The 25th day of November was the most severe day of the storm, the mercury in our sheltered cañon sinking to -16 degrees. We had hoped to kill at least five more buffaloes by the time Private West should arrive with the wagons; but when at the end of a week the storm had spent itself, the snow was so deep that hunting was totally impossible save in the vicinity of camp, where there was nothing to kill. We expected the wagons by the 3d of December, but they did not come that day nor within the next three. By the 6th the snow had melted off sufficiently that a buffalo hunt was once more possible, and Mr. McNaney and I decided to make a final trip to the Buffalo Buttes. The state of the ground made it impossible for us to go there and return the same day, so we took a pack-horse and arranged to camp out.
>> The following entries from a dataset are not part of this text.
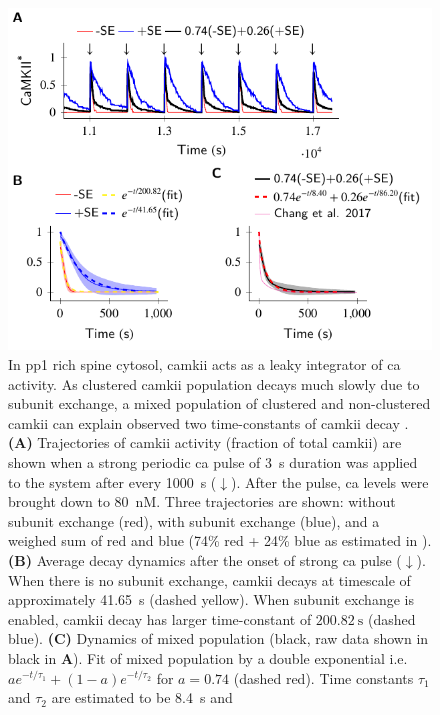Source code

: \documentclass[9pt,lineno]{elife}
\begin{document}
\begin{figure}%
    \includegraphics[width=11.4cm]{PaperFigures/elifeFigure6/figure_two_timecourses_114mm.pdf}
    \caption{ In \gls{pp1} rich spine cytosol, \gls{camkii} acts as a leaky integrator of \gls{ca} 
        activity. As clustered \gls{camkii} population decays much slowly due
        to subunit exchange, a mixed population of clustered and non-clustered \gls{camkii}
        can explain observed two time-constants of \gls{camkii} decay \citep{chang_camkii_2017}.
        \textbf{(A)} Trajectories of \gls{camkii} activity (fraction of total \gls{camkii})
        are shown when a strong periodic \gls{ca} pulse of \SI{3}{\second}
        duration was applied to the system after every \SI{1000}{\second} ($\downarrow$).
        After the pulse, \gls{ca} levels were brought down to \SI{80}{\nano M}. 
        Three trajectories are shown: without subunit exchange (red), with
        subunit exchange (blue), and a weighed sum of red and blue (74\%
        red + 24\% blue as estimated in \citep{chang_camkii_2017}). 
        \textbf{(B)} Average decay dynamics after the onset of strong \gls{ca} pulse ($\downarrow$). 
        When there is no subunit exchange, \gls{camkii} decays at timescale of
        approximately \SI{41.65}{\second} (dashed yellow). When subunit exchange is enabled, 
        \gls{camkii} decay has larger time-constant of $\SI{200.82}{\second}$ (dashed blue). 
        \textbf{(C)} Dynamics of mixed population (black, raw data shown in
        black in \textbf{A}). Fit of mixed population by a double
        exponential i.e. $ae^{-t/\tau_{1}}+(1-a)e^{-t/\tau_{2}}$ for
        $a=0.74$ (dashed red). Time constants $\tau_1$ and $\tau_2$ are estimated to be \SI{8.4}{\second} and
}
\end{figure}
\end{document}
When a little over half-way to our old rendezvous we came upon three buffaloes in the bad grounds, one of which was an enormous old bull, the next largest was an adult cow, and the third a two-year-old heifer. Mr. McNaney promptly knocked down the old cow, while I devoted my attention to the bull; but she presently got up and made off unnoticed at the precise moment Mr. McNaney was absorbed in watching my efforts to bring down the old bull. After a short chase my horse carried me alongside my buffalo, and as he turned toward me I gave him a shot through the shoulder, breaking the fore leg and bringing him promptly to the ground. I then turned immediately to pursue the young cow, but by that time she had got on the farther side of a deep gully which was filled with snow, and by the time I got my horse safely across she had distanced me. I then rode back to the old bull. When he saw me coming he got upon his feet and ran a short distance, but was easily overtaken. He then stood at bay, and halting within 30 yards of him I enjoyed the rare opportunity of studying a live bull buffalo of the largest size on foot on his native heath. I even made an outline sketch of him in my note-book. Having studied his form and outlines as much as was really necessary, I gave him a final shot through the lungs, which soon ended his career.
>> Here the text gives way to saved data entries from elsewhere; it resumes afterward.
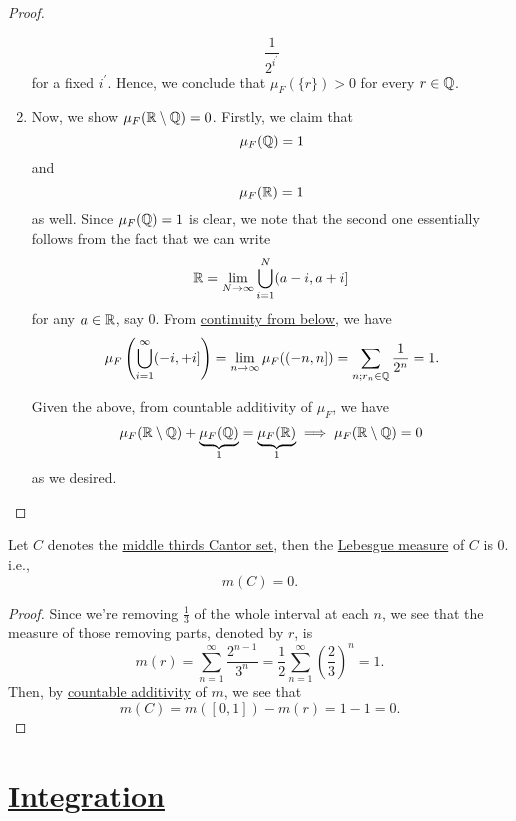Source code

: \begin{proof}
\begin{enumerate}[(1)]
		      \[
			      \frac{1}{2^{i ^\prime }}
		      \]
		      for a fixed \(i ^\prime \). Hence, we conclude that \(\mu _{F}(\{r\}) > 0\) for every \(r\in\mathbb{\MakeUppercase{q}} \).
		\item Now, we show \(\mu _{F}(\mathbb{\MakeUppercase{r}} \setminus \mathbb{\MakeUppercase{q}} ) = 0\). Firstly, we claim that
		      \[
			      \mu _{F}(\mathbb{\MakeUppercase{q}} ) = 1
		      \]
		      and
		      \[
			      \mu _{F}(\mathbb{\MakeUppercase{r}} ) = 1
		      \]
		      as well. Since \(\mu _{F}(\mathbb{\MakeUppercase{q}} ) = 1\) is clear, we note that the second one essentially follows from the fact that we can write
		      \[
			      \mathbb{\MakeUppercase{r}} = \lim\limits_{N \to \infty} \bigcup\limits_{i=1}^{N} (a-i, a+i]
		      \]
		      for any \(a\in\mathbb{\MakeUppercase{r}} \), say \(0\). From \hyperref[thm:measure-space-continuity-from-below]{continuity from below}, we have
		      \[
			      \mu _{F}\left(\bigcup\limits_{i=1}^{\infty} (-i, +i]\right) = \lim\limits_{n \to \infty} \mu _{F}((-n, n]) = \sum\limits_{n;r_{n}\in\mathbb{\MakeUppercase{q}} }\frac{1}{2^n} = 1.
		      \]

		      \par Given the above, from countable additivity of \(\mu _{F}\), we have
		      \[
			      \mu _{F}(\mathbb{\MakeUppercase{r}} \setminus \mathbb{\MakeUppercase{q}} ) + \underbrace{\mu _{F}(\mathbb{\MakeUppercase{q}} )}_{1} = \underbrace{\mu _{F}(\mathbb{\MakeUppercase{r}} )}_{1} \implies \mu _{F}(\mathbb{\MakeUppercase{r}} \setminus \mathbb{\MakeUppercase{q}} ) = 0
		      \]
		      as we desired.
	\end{enumerate}
\end{proof}

\begin{lemma}\label{lma:Cantor-set-has-measure-0}
	Let \(C\) denotes the \hyperref[eg:lec8:Cantor-set]{middle thirds Cantor set}, then the \hyperref[def:Lebesgue-measure]{Lebesgue measure} of \(C\) is \(0\). i.e.,
	\[
		m(C) = 0.
	\]
\end{lemma}
\begin{proof}
	Since we're removing \(\frac{1}{3}\) of the whole interval at each \(n\), we see that the measure of those removing parts, denoted by \(r\), is
	\[
		m(r) = \sum\limits_{n=1}^{\infty} \frac{2^{n-1}}{3^n} = \frac{1}{2}\sum\limits_{n=1}^{\infty} \left(\frac{2}{3}\right)^n = 1.
	\]
	Then, by \hyperref[def:measure]{countable additivity} of \(m\), we see that
	\[
		m(C) = m([0, 1]) - m(r) = 1 - 1 = 0.
	\]
\end{proof}

\section{\hyperref[ch:Integration]{Integration}}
This was a truly magnificent specimen in every respect. He was a “stub-horn” bull, about eleven years old, much larger every way than any of the others we collected. His height at the shoulder was 5 feet 8 inches perpendicular, or 2 inches more than the next largest of our collection. His hair was in remarkably fine condition, being long, fine, thick, and well colored. The hair in his frontlet is 16 inches in length, and the thick coat of shaggy, straw-colored tufts which covered his neck and shoulders measured 4 inches. His girth behind the fore leg was 8 feet 4 inches, and his weight was estimated at 1,600 pounds.
[Illustration: TROPHIES OF THE HUNT. Mounted by the author in the U. S. National Museum. Reproduced from the Cosmopolitan Magazine, by permission of the publishers.]